**Task prompt**
Copy every line of the rows below word for word, leaving out the pictures.

━━━ Data shown

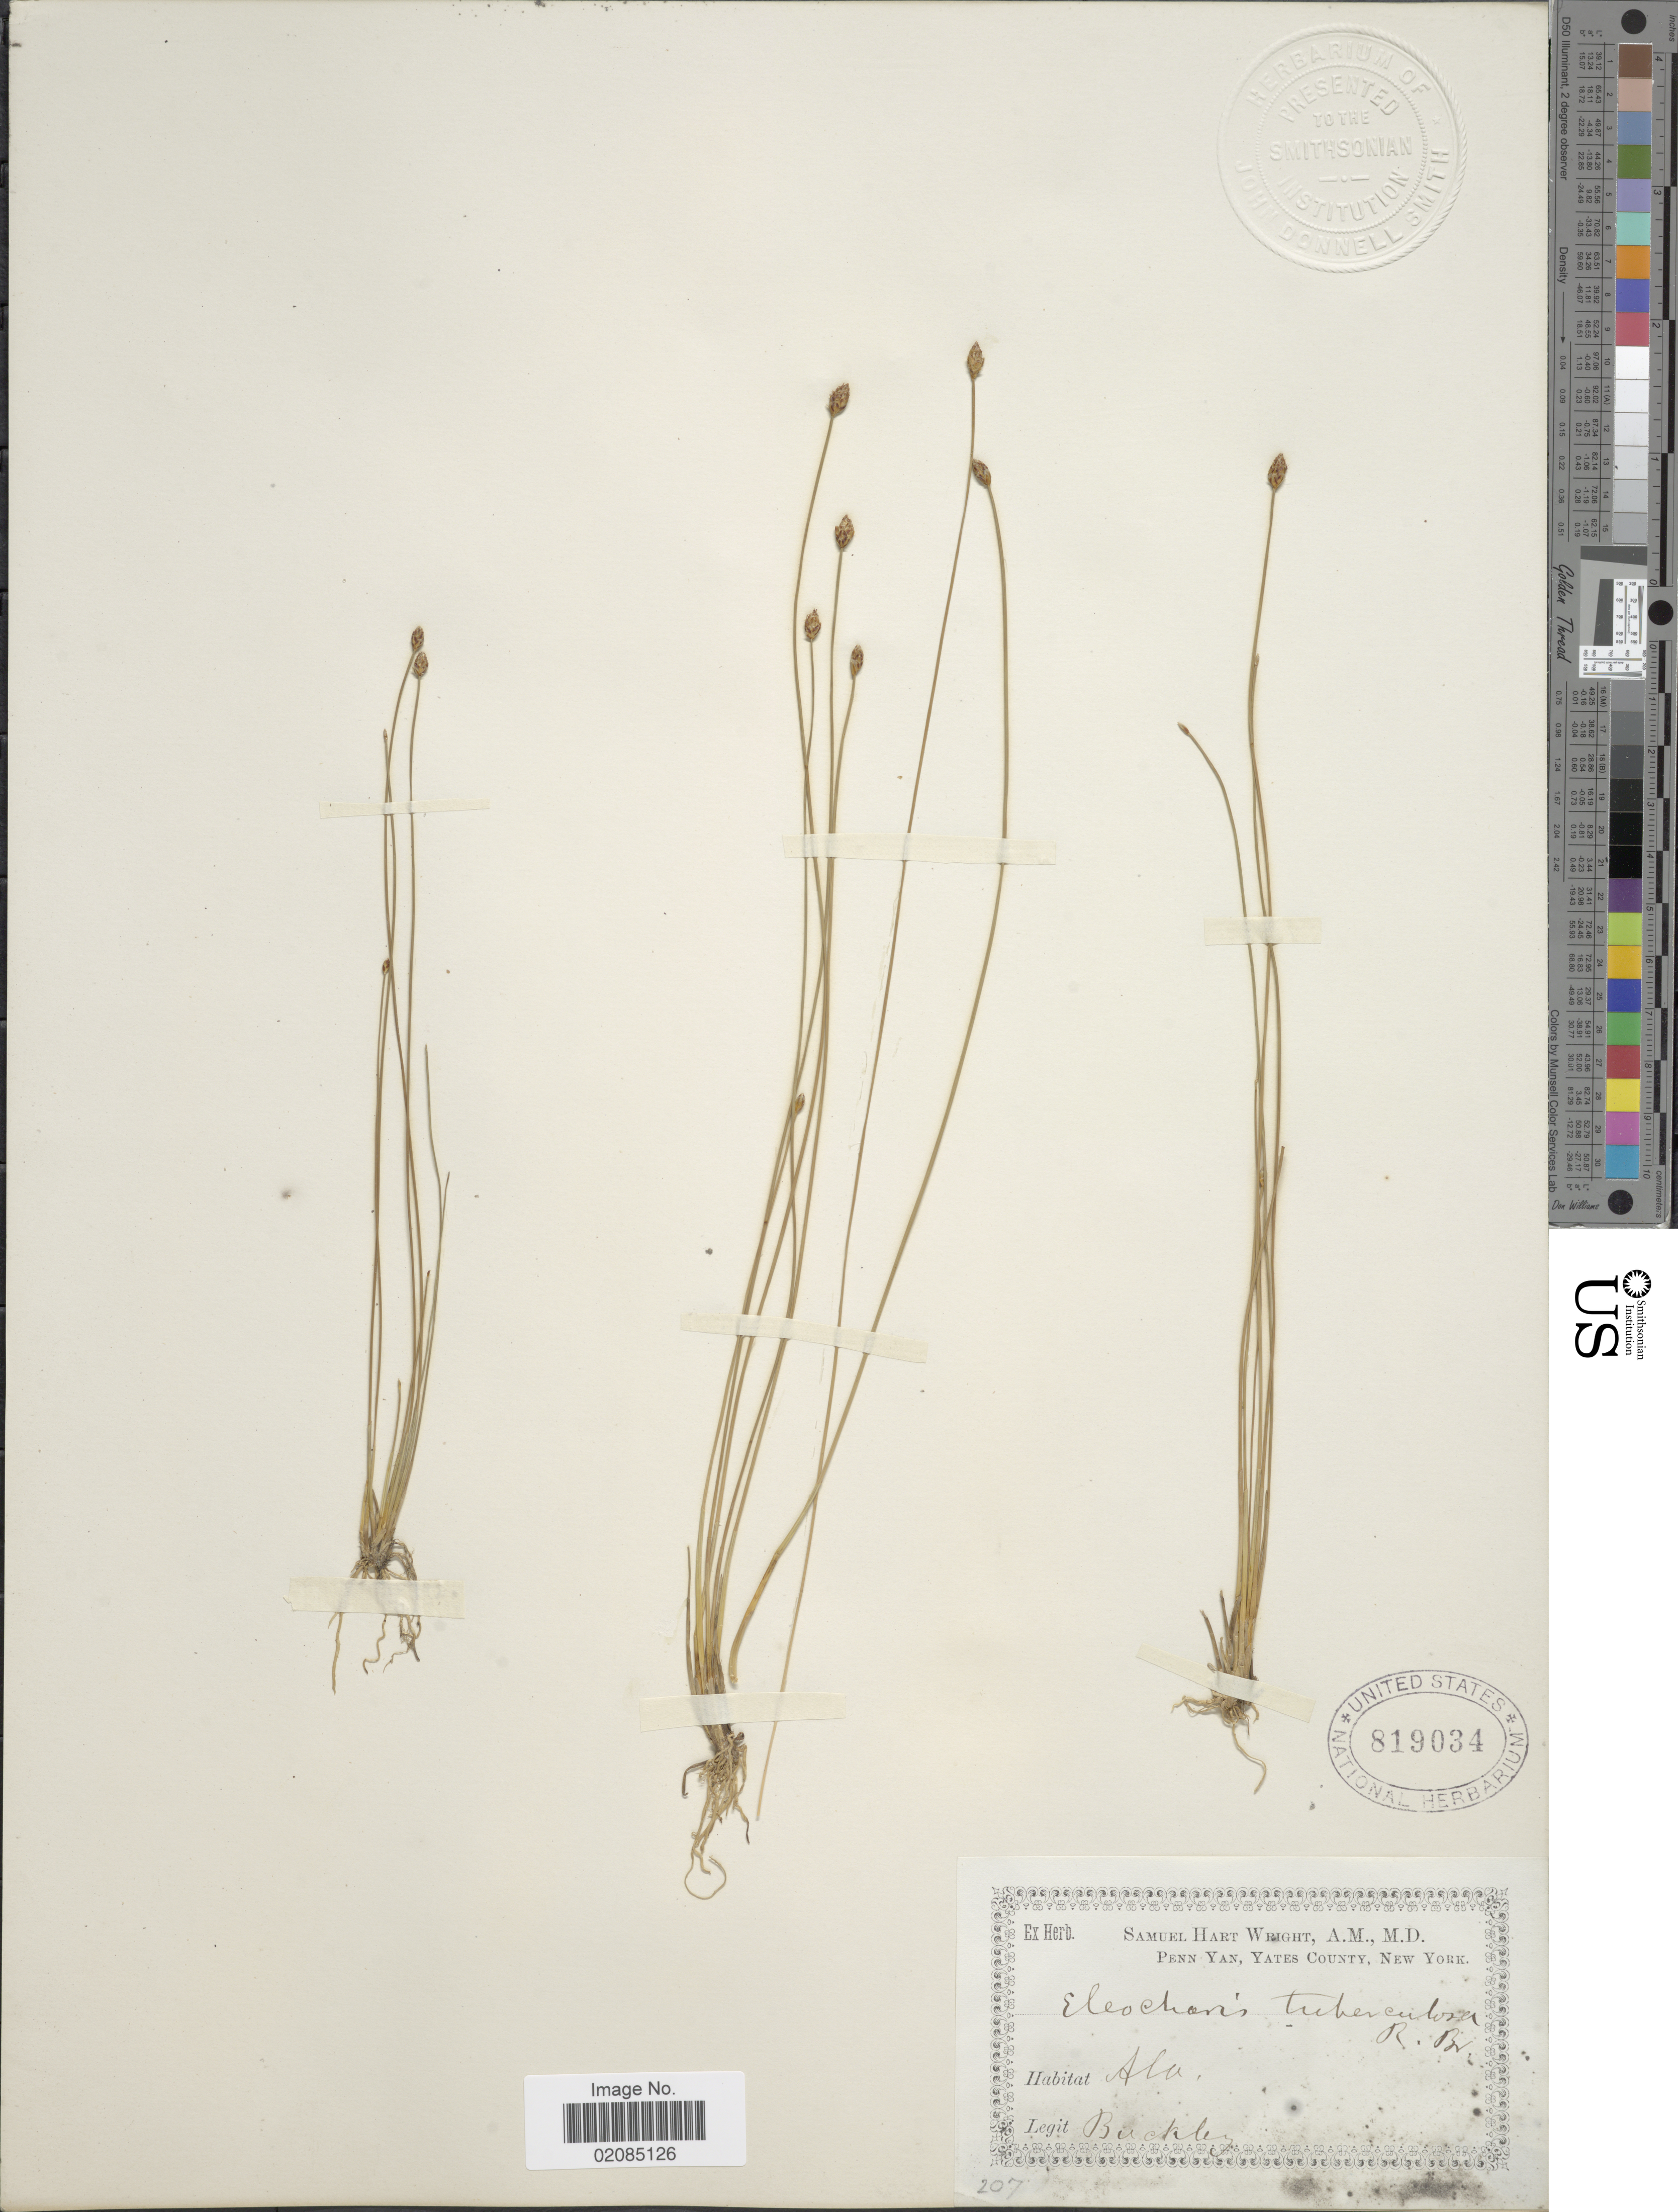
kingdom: Plantae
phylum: Tracheophyta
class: Liliopsida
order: Poales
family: Cyperaceae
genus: Eleocharis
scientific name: Eleocharis tuberculosa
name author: (Michx.) Roem. & Schult.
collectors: -- Buckley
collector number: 207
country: United States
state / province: Alabama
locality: Ala.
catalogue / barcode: US 819034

━━━━━━

**Result of this exercise**
kingdom: Plantae
phylum: Tracheophyta
class: Liliopsida
order: Poales
family: Cyperaceae
genus: Eleocharis
scientific name: Eleocharis tuberculosa
name author: (Michx.) Roem. & Schult.
collectors: -- Buckley
collector number: 207
country: United States
state / province: Alabama
locality: Ala.
catalogue / barcode: US 819034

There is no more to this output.